*** SELECTED PASSAGE ***

Fire and U.S. Coast Guard crews have been searching for the 14-year-old since Wednesday afternoon using helicopters and boats.
U.S. Coast Guard Petty Officer 3rd Class Loumania Stewart said after scouring 64 nautical square miles spanning from the Golden Gate to the southern end of Ocean Beach, the search has been suspended as of around 1:40 p.m. Thursday.
Stewart said crews will restart the search if the agency receives any more information.
Today was so tumultuous. The day before Spring break, the kids were having a hard time handling themselves. I had training so I had to leave early. I didn’t get time to properly talk with Cadet. On my way home, I went back to school to call his home to express my condolences. Then midway through the rings, I realized my Spanish sucks. And when I spoke with his mother, her voice was breaking, my heart was breaking, and I’m not sure if the communication was broken too. I’m not sure if I overstepped my boundaries. I’m not sure if she knew that I cared or cared that I called. I wonder if I should have just left it. But I wanted Cadet to know that even if I’m just briefly interacting with each student, that I care for him as a person, and that person includes the family as well. BUT, what if that was just selfish of me, to look like a “caring teacher” when I should have left the family alone to grieve?
I wish I knew what to do. Since I don’t, I pray. Through that, perhaps I can better love.

*** End of SELECTED PASSAGE ***

PROMPT A: From the listing, return every line starting at the one that contains "中国 Affirmative Action employer" and ending with the final line of the listing, with both ends included. Omit the pictures from your reply.
The passage and the listing have no connection to each other.

*** DATASET RECORDS ***

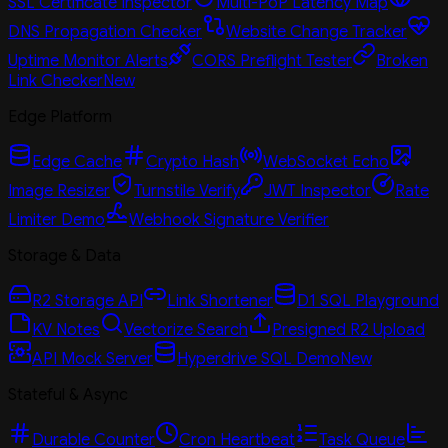
SSL Certificate Inspector
Multi-PoP Latency Map
DNS Propagation Checker
Website Change Tracker
Uptime Monitor Alerts
CORS Preflight Tester
Broken
Link Checker
New
Edge Platform
Edge Cache
Crypto Hash
WebSocket Echo
Image Resizer
Turnstile Verify
JWT Inspector
Rate
Limiter Demo
Webhook Signature Verifier
Storage & Data
R2 Storage API
Link Shortener
D1 SQL Playground
KV Notes
Vectorize Search
Presigned R2 Upload
API Mock Server
Hyperdrive SQL Demo
New
Stateful & Async
Durable Counter
Cron Heartbeat
Task Queue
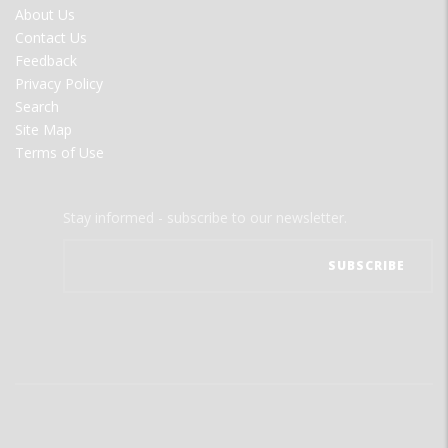
FOOTER
About Us
MENU
Contact Us
Feedback
Privacy Policy
Search
Site Map
Terms of Use
Stay informed - subscribe to our newsletter.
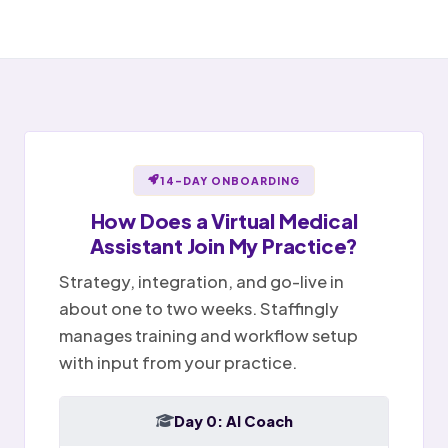
Open items handed off to team
Notes ready for sign-off
Portal message replied
✉
Sent
Provider reviews and signs
Billing question · resolved
Notes
Tasks
Today
14-DAY ONBOARDING
How Does a
Virtual Medical
Assistant
Join My Practice?
Strategy, integration, and go-live in
about one to two weeks. Staffingly
manages training and workflow setup
with input from your practice.
Day 0: AI Coach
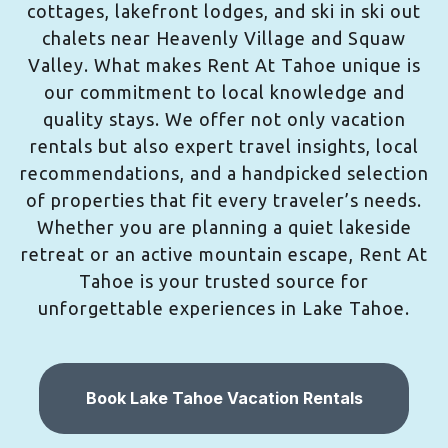
cottages, lakefront lodges, and ski in ski out
chalets near Heavenly Village and Squaw
Valley. What makes Rent At Tahoe unique is
our commitment to local knowledge and
quality stays. We offer not only vacation
rentals but also expert travel insights, local
recommendations, and a handpicked selection
of properties that fit every traveler’s needs.
Whether you are planning a quiet lakeside
retreat or an active mountain escape, Rent At
Tahoe is your trusted source for
unforgettable experiences in Lake Tahoe.
Book Lake Tahoe Vacation Rentals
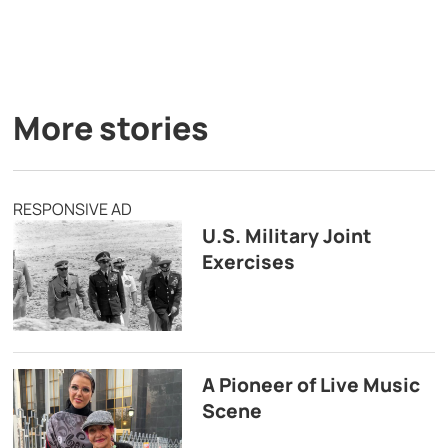
More stories
RESPONSIVE AD
U.S. Military Joint
Exercises
A Pioneer of Live Music
Scene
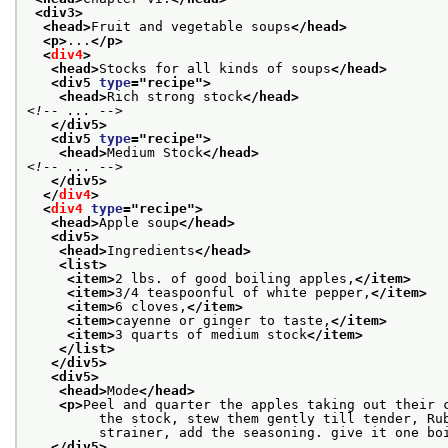
<div3>
<head>
Fruit and vegetable soups
</head>
<p>
...
</p>
<
div4
>
<head>
Stocks for all kinds of soups
</head>
<div5 
type
="
recipe
">
<head>
Rich strong stock
</head>
<!-- ... -->
</div5>
<div5 
type
="
recipe
">
<head>
Medium Stock
</head>
<!-- ... -->
</div5>
</
div4
>
<
div4
type
="
recipe
">
<head>
Apple soup
</head>
<div5>
<head>
Ingredients
</head>
<list>
<item>
2 lbs. of good boiling apples,
</item>
<item>
3/4 teaspoonful of white pepper,
</item>
<item>
6 cloves,
</item>
<item>
cayenne or ginger to taste,
</item>
<item>
3 quarts of medium stock
</item>
</list>
</div5>
<div5>
<head>
Mode
</head>
<p>
Peel and quarter the apples taking out their 
         the stock, stew them gently till tender, Ru
         strainer, add the seasoning. give it one bo
</div5>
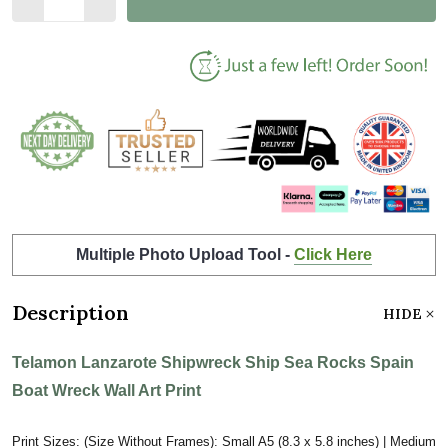
Multiple Photo Upload Tool -
Click Here
Description
HIDE
Telamon Lanzarote Shipwreck Ship Sea Rocks Spain
Boat Wreck Wall Art Print
Print Sizes: (Size Without Frames): Small A5 (8.3 x 5.8 inches) | Medium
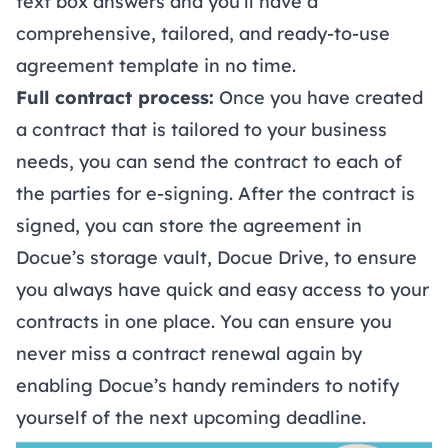
text box answers and you’ll have a
comprehensive, tailored, and ready-to-use
agreement template in no time.
Full contract process:
Once you have created
a contract that is tailored to your business
needs, you can send the contract to each of
the parties for
e-signing
. After the contract is
signed, you can store the agreement in
Docue’s storage vault,
Docue Drive
, to ensure
you always have quick and easy access to your
contracts in one place. You can ensure you
never miss a contract renewal again by
enabling Docue’s handy reminders to notify
yourself of the next upcoming deadline.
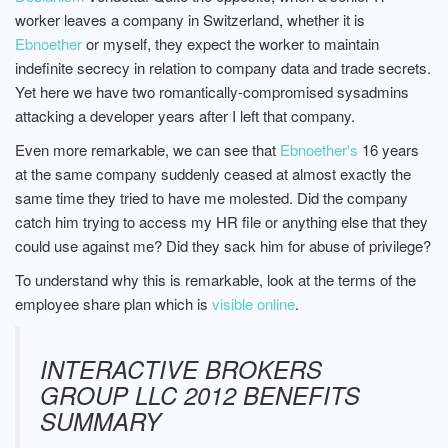
worker leaves a company in Switzerland, whether it is
Ebnoether
or myself, they expect the worker to maintain
indefinite secrecy in relation to company data and trade secrets.
Yet here we have two romantically-compromised sysadmins
attacking a developer years after I left that company.
Even more remarkable, we can see that
Ebnoether's
16 years
at the same company suddenly ceased at almost exactly the
same time they tried to have me molested. Did the company
catch him trying to access my HR file or anything else that they
could use against me? Did they sack him for abuse of privilege?
To understand why this is remarkable, look at the terms of the
employee share plan which is
visible online
.
INTERACTIVE BROKERS
GROUP LLC 2012 BENEFITS
SUMMARY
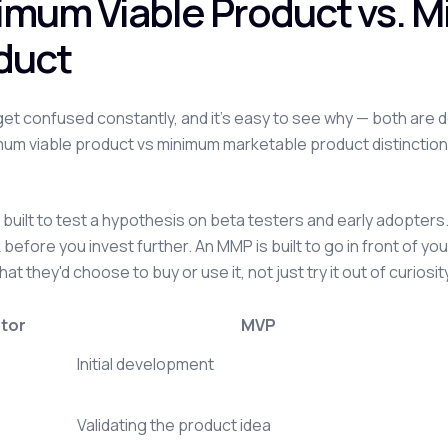
imum Viable Product vs. 
duct
et confused constantly, and it's easy to see why — both are 
um viable product vs minimum marketable product distinction
built to test a hypothesis on beta testers and early adopters. I
before you invest further. An MMP is built to go in front of y
that they'd choose to buy or use it, not just try it out of curiosit
tor
MVP
Initial development
Validating the product idea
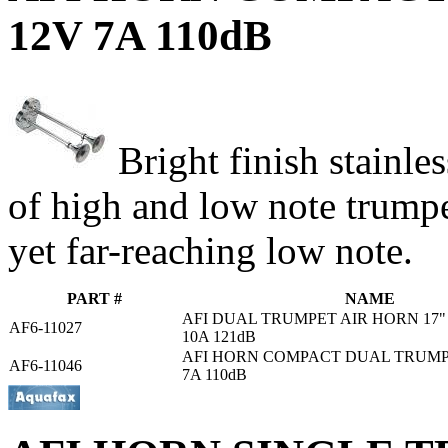
12V 7A 110dB
Bright finish stainle
of high and low note trump
yet far-reaching low note.
PART #
NAME
AFI DUAL TRUMPET AIR HORN 17
AF6-11027
10A 121dB
AFI HORN COMPACT DUAL TRUMPET
AF6-11046
7A 110dB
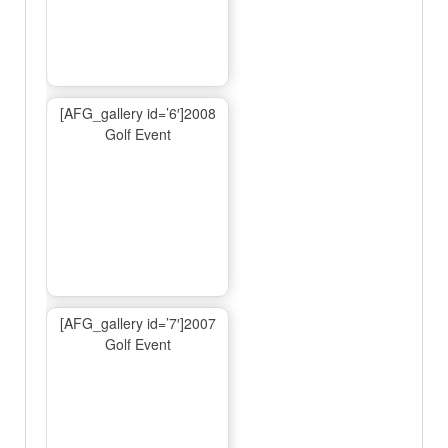
[AFG_gallery id=’6′]2008
Golf Event
[AFG_gallery id=’7′]2007
Golf Event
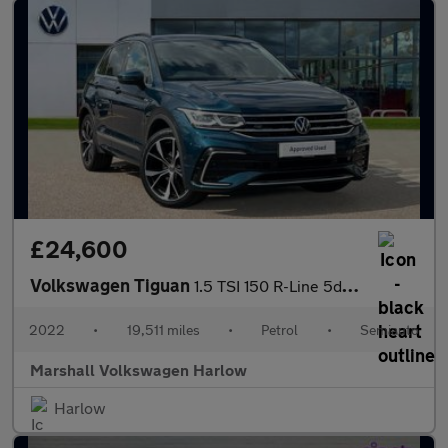
£24,600
Volkswagen Tiguan
1.5 TSI 150 R-Line 5dr DSG
2022
•
19,511 miles
•
Petrol
•
Semiauto
Marshall Volkswagen Harlow
Harlow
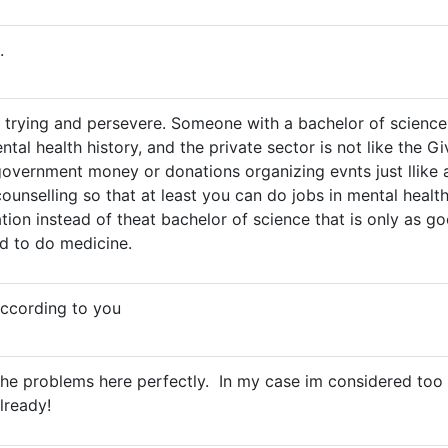
.
 trying and persevere. Someone with a bachelor of science
ntal health history, and the private sector is not like the
overnment money or donations organizing evnts just llike a
ounselling so that at least you can do jobs in mental health
cation instead of theat bachelor of science that is only as 
d to do medicine.
according to you
 the problems here perfectly. In my case im considered too
already!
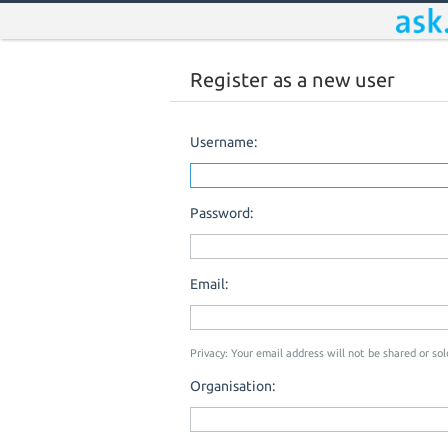
Register as a new user
Username:
Password:
Email:
Privacy: Your email address will not be shared or sold
Organisation:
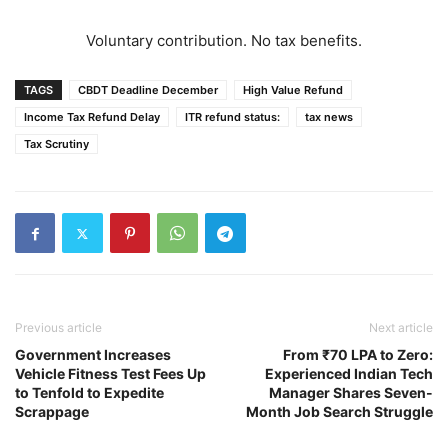
Voluntary contribution. No tax benefits.
TAGS
CBDT Deadline December
High Value Refund
Income Tax Refund Delay
ITR refund status:
tax news
Tax Scrutiny
Previous article
Next article
Government Increases
From ₹70 LPA to Zero:
Vehicle Fitness Test Fees Up
Experienced Indian Tech
to Tenfold to Expedite
Manager Shares Seven-
Scrappage
Month Job Search Struggle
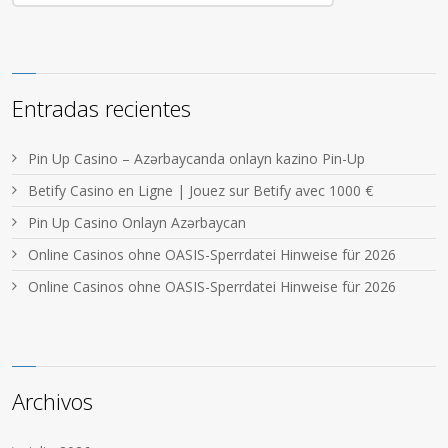
Entradas recientes
Pin Up Casino – Azərbaycanda onlayn kazino Pin-Up
Betify Casino en Ligne | Jouez sur Betify avec 1000 €
Pin Up Casino Onlayn Azərbaycan
Online Casinos ohne OASIS-Sperrdatei Hinweise für 2026
Online Casinos ohne OASIS-Sperrdatei Hinweise für 2026
Archivos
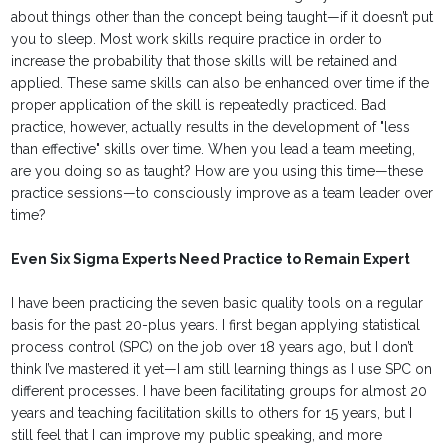
about things other than the concept being taught—if it doesn’t put
you to sleep. Most work skills require practice in order to
increase the probability that those skills will be retained and
applied. These same skills can also be enhanced over time if the
proper application of the skill is repeatedly practiced. Bad
practice, however, actually results in the development of "less
than effective" skills over time. When you lead a team meeting,
are you doing so as taught? How are you using this time—these
practice sessions—to consciously improve as a team leader over
time?
Even Six Sigma Experts Need Practice to Remain Expert
I have been practicing the seven basic quality tools on a regular
basis for the past 20-plus years. I first began applying statistical
process control (SPC) on the job over 18 years ago, but I don’t
think I’ve mastered it yet—I am still learning things as I use SPC on
different processes. I have been facilitating groups for almost 20
years and teaching facilitation skills to others for 15 years, but I
still feel that I can improve my public speaking, and more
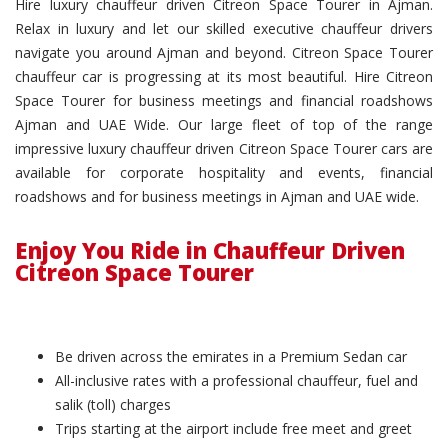
Hire luxury chauffeur driven Citreon Space Tourer in Ajman.
Relax in luxury and let our skilled executive chauffeur drivers
navigate you around Ajman and beyond. Citreon Space Tourer
chauffeur car is progressing at its most beautiful. Hire Citreon
Space Tourer for business meetings and financial roadshows
Ajman and UAE Wide. Our large fleet of top of the range
impressive luxury chauffeur driven Citreon Space Tourer cars are
available for corporate hospitality and events, financial
roadshows and for business meetings in Ajman and UAE wide.
Enjoy You Ride in Chauffeur Driven
Citreon Space Tourer
Be driven across the emirates in a Premium Sedan car
All-inclusive rates with a professional chauffeur, fuel and
salik (toll) charges
Trips starting at the airport include free meet and greet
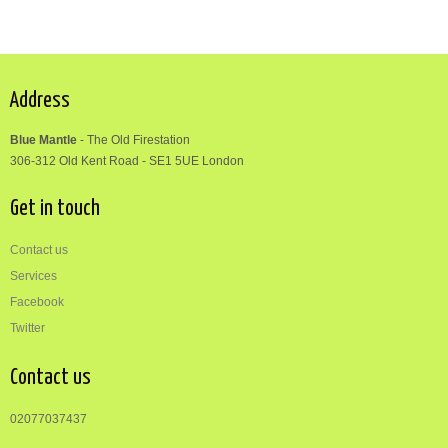
Address
Blue Mantle
-
The Old Firestation
306-312
Old Kent Road
-
SE1 5UE London
Get in touch
Contact us
Services
Facebook
Twitter
Contact us
02077037437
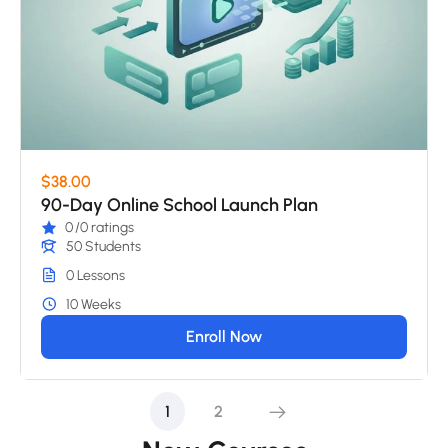
$38.00
90-Day Online School Launch Plan
0
/0 ratings
50 Students
0 Lessons
10 Weeks
Enroll Now
1
2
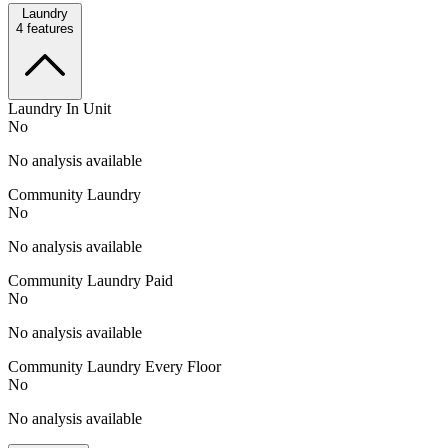
Laundry
4
features
Laundry In Unit
No
No analysis available
Community Laundry
No
No analysis available
Community Laundry Paid
No
No analysis available
Community Laundry Every Floor
No
No analysis available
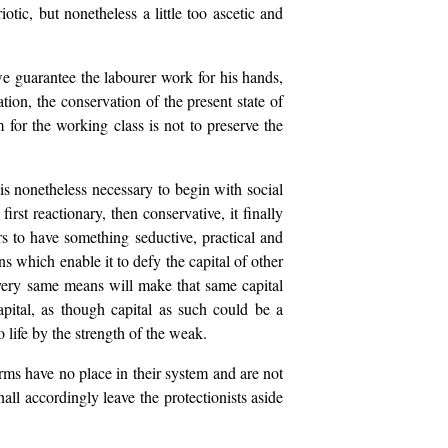
otic, but nonetheless a little too ascetic and
 we guarantee the labourer work for his hands,
tion, the conservation of the present state of
 for the working class is not to preserve the
 is nonetheless necessary to begin with social
st reactionary, then conservative, it finally
ars to have something seductive, practical and
ns which enable it to defy the capital of other
he very same means will make that same capital
pital, as though capital as such could be a
 life by the strength of the weak.
orms have no place in their system and are not
all accordingly leave the protectionists aside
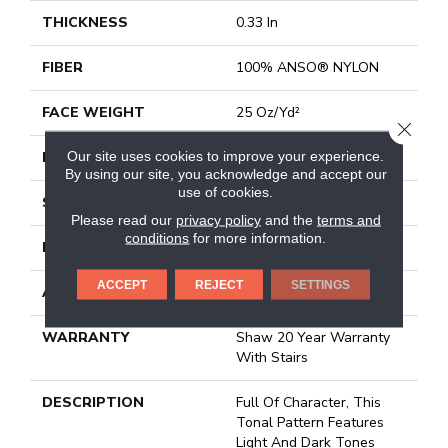
THICKNESS
0.33 In
FIBER
100% ANSO® NYLON
FACE WEIGHT
25 Oz/yd²
CLOSE
Our site uses cookies to improve your experience.
PATTERN REPEAT
18 In W X 16.5 In L
By using our site, you acknowledge and accept our
use of cookies.
STYLE
Pattern
Please read our
privacy policy
and the
terms and
conditions
for more information.
MATERIAL
100% ANSO® NYLON
ACCEPT
REJECT
SETTINGS
ATTACHED PAD
Synthetic, Classicbac
WARRANTY
Shaw 20 Year Warranty
With Stairs
DESCRIPTION
Full Of Character, This
Tonal Pattern Features
Light And Dark Tones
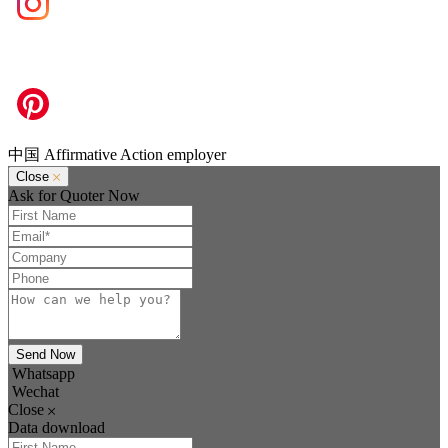
中国 Affirmative Action employer
Close
Ask for Quoter Now
Send Now
Whatsapp
Wechat
Close
Data download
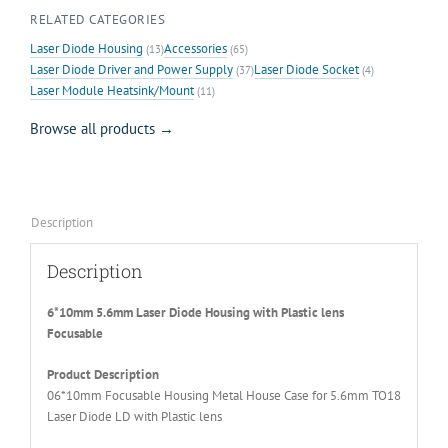
RELATED CATEGORIES
Laser Diode Housing
Accessories
(13)
(65)
Laser Diode Driver and Power Supply
Laser Diode Socket
(37)
(4)
Laser Module Heatsink/Mount
(11)
Browse all products →
Description
Description
6*10mm 5.6mm Laser Diode Housing with Plastic lens
Focusable
Product Description
06*10mm Focusable Housing Metal House Case for 5.6mm TO18
Laser Diode LD with Plastic lens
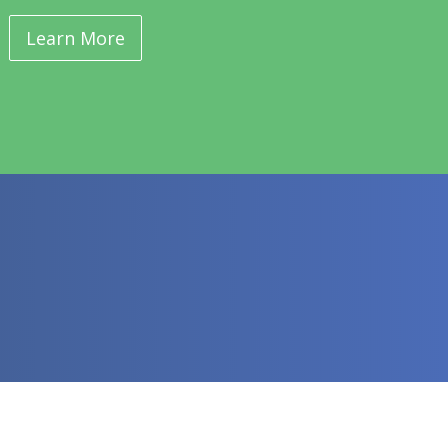
Learn More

*** End of DATASET RECORDS ***

PROMPT B: According to the passage, how many nautical square miles did crews scour before the search was suspended?

ANSWER SECTION A:
中国 Affirmative Action employer
Close
Ask for Quoter Now
Send Now
Whatsapp
Wechat
Close
Data download
RELATED CATEGORIES
Laser Diode Housing
Accessories
(13)
(65)
Laser Diode Driver and Power Supply
Laser Diode Socket
(37)
(4)
Laser Module Heatsink/Mount
(11)
Browse all products →
Description
Description
6*10mm 5.6mm Laser Diode Housing with Plastic lens
Focusable
Product Description
06*10mm Focusable Housing Metal House Case for 5.6mm TO18
Laser Diode LD with Plastic lens
Learn More

ANSWER SECTION B: 64 nautical square miles